4. Forecasting by Hybrid Models

To overcome the limitations of the aforementioned techniques, hybrid models have been proposed. It is not uncommon for researchers to employ a combination of econometric models and artificial intelligence algorithms or even a combination of econometric models and artificial intelligence algorithms. For example, Cheng et al. [28] predicted crude oil prices in 2018 using the vector error correction and nonlinear auto-regressive neural network (VEC-NAR) model. To enhance the technical indicator-based crude oil price forecasting, He et al. [29] implemented a unique hybrid forecast approach using scaled principal component analysis (s-PCA). In-sample and out-of-sample performance comparisons revealed that the s-PCA model was superior to the compared models. Wang & Fang [30] developed a novel combination of the FNN model and stochastic time effective function for crude oil prices forecasting, i.e., the WT-FNN model, and the findings revealed that the WT-FNN model had the best predictive impact. Zhang et al. [15] offered a novel hybrid technique to predict crude oil prices based on the least square support vector machine, particle swarm optimization, and GARCH model. The experimental findings demonstrated that this approach might accurately estimate crude oil prices. To predict crude oil prices accurately, Wang et al. [31] employed a Markov model to implement the GARCH-MIDAS model for both short-term and long-term state conversion, but they discovered that short-term predictions were more accurate. Like the hybrid approach, theour proposed decomposition–ensemble method also takes into account the shortcomings of single models. The biggest difference is that the ensemble learning employs several identical individual methods for ensemble prediction.
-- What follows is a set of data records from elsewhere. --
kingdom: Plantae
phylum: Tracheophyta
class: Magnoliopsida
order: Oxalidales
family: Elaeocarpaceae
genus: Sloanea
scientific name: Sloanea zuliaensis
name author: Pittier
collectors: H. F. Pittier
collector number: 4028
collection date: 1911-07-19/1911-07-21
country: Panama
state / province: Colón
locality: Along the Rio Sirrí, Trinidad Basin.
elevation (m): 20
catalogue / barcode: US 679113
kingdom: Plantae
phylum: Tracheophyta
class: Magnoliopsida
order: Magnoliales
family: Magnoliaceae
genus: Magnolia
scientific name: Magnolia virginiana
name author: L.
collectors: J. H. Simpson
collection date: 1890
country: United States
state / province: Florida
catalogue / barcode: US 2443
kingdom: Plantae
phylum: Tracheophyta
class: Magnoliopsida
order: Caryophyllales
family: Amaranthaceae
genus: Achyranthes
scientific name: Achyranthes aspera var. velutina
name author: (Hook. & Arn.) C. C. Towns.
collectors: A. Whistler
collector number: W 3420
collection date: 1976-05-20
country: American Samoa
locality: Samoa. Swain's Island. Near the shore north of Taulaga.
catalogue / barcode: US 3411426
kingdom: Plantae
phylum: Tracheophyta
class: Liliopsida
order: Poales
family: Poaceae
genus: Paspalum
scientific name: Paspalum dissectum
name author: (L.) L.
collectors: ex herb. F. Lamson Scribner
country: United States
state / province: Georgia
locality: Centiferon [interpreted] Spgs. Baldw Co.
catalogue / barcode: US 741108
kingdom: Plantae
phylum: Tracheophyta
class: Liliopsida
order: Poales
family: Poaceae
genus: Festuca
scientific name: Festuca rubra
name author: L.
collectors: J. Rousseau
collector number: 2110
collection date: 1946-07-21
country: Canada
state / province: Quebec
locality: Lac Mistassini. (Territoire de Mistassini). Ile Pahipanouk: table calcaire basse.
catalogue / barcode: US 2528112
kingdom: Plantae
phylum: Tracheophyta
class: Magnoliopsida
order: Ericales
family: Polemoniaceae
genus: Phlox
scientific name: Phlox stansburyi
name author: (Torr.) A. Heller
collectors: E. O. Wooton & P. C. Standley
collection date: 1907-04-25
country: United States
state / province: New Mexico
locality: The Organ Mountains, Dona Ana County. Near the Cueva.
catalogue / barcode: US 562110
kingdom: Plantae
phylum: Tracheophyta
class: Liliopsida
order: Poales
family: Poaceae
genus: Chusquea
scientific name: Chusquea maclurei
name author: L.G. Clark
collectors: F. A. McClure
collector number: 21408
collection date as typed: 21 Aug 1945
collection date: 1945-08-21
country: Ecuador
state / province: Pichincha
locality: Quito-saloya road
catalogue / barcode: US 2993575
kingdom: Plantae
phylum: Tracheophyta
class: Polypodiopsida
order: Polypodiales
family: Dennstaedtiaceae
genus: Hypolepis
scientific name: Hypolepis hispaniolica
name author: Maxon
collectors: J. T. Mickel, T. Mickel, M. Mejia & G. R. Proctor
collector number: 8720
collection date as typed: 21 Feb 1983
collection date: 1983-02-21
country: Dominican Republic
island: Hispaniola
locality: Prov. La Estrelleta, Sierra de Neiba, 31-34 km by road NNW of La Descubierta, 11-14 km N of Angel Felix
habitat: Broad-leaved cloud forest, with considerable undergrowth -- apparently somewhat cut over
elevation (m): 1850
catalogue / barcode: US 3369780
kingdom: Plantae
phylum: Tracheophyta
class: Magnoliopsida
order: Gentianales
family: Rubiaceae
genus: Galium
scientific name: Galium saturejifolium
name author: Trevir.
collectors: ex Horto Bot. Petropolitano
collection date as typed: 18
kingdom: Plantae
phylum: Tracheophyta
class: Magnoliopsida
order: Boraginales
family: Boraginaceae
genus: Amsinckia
5. Forecasting by the Decomposition–Ensemble Learning Method

Recent studies have established a novel ensemble predicting approach called the decomposition ensemble to manage the challenge of forecasting nonlinear time-series data. Similar to the hybrid method, this approach considers the limitations of single models. Ensemble learning employs multiple identical single techniques for ensemble prediction, whereas the hybrid model employs multiple distinct single models for combination prediction. Oil price predictions typically rely on various significant studies. For example, Li et al. [25] and Li et al. [32] decomposed the monthly crude oil futures price data into multiple modes using VMD. Then, they forecast each mode using a SVM that was optimized by a genetic algorithm and a BPNN that was optimized by a genetic algorithm. Using the Akaike information criterion (AIC) to determine a reasonable lag, Ding [33] proposed a decomposition ensemble model using ensemble empirical mode decomposition (EEMD) for crude oil forecasting. Yu et al. [9] used empirical mode decomposition (EMD) to decompose crude oil prices and the feedforward neural network (FNN) to forecast the components. Zheng et al. [34] recently proposed a method combining an empirical mode decomposition algorithm, quadratic surface support vector regression, and the autoregressive integrated moving average method for the stock indices and future price forecasting. The study obtained better forecasting results than the direct forecasting model. However, the existing literature on constructing the decomposition–ensemble framework has some limitations. It primarily focuses on selecting decomposition–reconstruction–prediction–ensemble methods based on the characteristics of the model, rather than taking into account the characteristics of the data themselves. Therefore, the method proposed in this paper has the ability of selecting appropriate decomposition methods, reconstruction methods, prediction methods, and ensemble methods based on the specific traits of the data.